- [What you need to do]:
(A) Decide whether each statement below agrees with the article about Jacob Greenmyer. Answer yes or no for each and quote the words of the article that decide it.
(i) Greenmyer was diagnosed with common variable immunodeficiency when he was 8 years old.
(ii) Greenmyer lost his entire left lung to cancer.
(iii) Greenmyer is now a nursing student.
(B) Carry the article about Jacob Greenmyer forward from its final sentence.

- [Source extract]:
***
Diagnosed with cancer as teenager, North Dakota native earns biology degree, seeks to become a doctor
Jacob Greenmyer’s career aspirations came from his own personal tragedy.
After being diagnosed with a rare form of cancer as a teenager, Greenmyer is now a medical student in the School of Medicine and Health Sciences.
“I was influenced by the great staff, doctors and everyone that helped me through that time,” he said.
Visiting the doctor unfortunately was commonplace for Greenmyer growing up. As an 8 year old, Greenmyer was diagnosed with common variable immunodeficiency, a disorder marked by recurrent infections. Then as high school freshman, he spent 13 months with chest pain, pneumonia and other symptoms.
In addition to battling those health conditions that year, doctors broke the toughest news yet. Greenmyer was diagnosed with a rare form of cancer, called mucoepidermoid carcinoma.
He lost half of his left lung to the disease, but he’s happy to report now that he’s cancer free.
***
- [Supplied records]:
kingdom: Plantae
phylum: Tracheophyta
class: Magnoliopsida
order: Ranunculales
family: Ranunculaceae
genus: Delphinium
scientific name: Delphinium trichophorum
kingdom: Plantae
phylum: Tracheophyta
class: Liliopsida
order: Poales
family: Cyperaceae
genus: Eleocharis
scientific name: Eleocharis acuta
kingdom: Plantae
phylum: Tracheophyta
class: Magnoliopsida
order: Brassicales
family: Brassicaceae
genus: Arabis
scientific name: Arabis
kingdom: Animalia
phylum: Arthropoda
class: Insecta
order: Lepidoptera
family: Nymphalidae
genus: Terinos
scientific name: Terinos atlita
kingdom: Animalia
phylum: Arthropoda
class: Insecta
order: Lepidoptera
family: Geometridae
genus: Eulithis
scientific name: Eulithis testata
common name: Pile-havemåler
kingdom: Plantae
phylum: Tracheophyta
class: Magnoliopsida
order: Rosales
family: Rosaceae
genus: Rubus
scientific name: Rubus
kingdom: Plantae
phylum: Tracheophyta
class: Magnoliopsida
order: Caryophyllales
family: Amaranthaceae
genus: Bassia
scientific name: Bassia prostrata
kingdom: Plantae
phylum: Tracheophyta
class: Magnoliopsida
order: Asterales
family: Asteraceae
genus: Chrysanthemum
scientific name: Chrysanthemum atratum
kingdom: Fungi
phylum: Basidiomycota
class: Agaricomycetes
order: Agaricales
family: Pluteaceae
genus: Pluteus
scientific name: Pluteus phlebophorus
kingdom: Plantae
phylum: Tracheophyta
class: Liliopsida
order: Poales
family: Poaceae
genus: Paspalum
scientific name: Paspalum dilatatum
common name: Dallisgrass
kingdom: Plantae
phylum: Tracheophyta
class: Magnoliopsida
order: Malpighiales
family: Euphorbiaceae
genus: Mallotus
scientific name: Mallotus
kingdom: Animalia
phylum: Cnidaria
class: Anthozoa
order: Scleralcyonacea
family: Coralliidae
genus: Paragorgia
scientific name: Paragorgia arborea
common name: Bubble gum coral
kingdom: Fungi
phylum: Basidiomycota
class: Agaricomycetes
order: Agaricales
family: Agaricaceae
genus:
***
- [Solved tasks]:
(A)
(i) Yes: "As an 8 year old, Greenmyer was diagnosed with common variable immunodeficiency"
(ii) No: "He lost half of his left lung to the disease"
(iii) No: "Greenmyer is now a medical student in the School of Medicine and Health Sciences"

(B)
During those health setbacks, he saw firsthand the impact his doctors had on his life, which led to him pursuing a medical degree.
“I owe it to them, and my family, to try and do something with this opportunity,” he said. “I was influenced along the way by a lot of great people to get into the medical field.”
The Stirum, N.D. native, received his undergraduate degree in biology from UND. He also was a UND and Me scholarship winner, an annual $10,000 scholarship provided by the Minnesota Vikings to UND.
Has also served on the board for the Global Friends Coalition, which helps New Americans integrate into the Grand Forks community.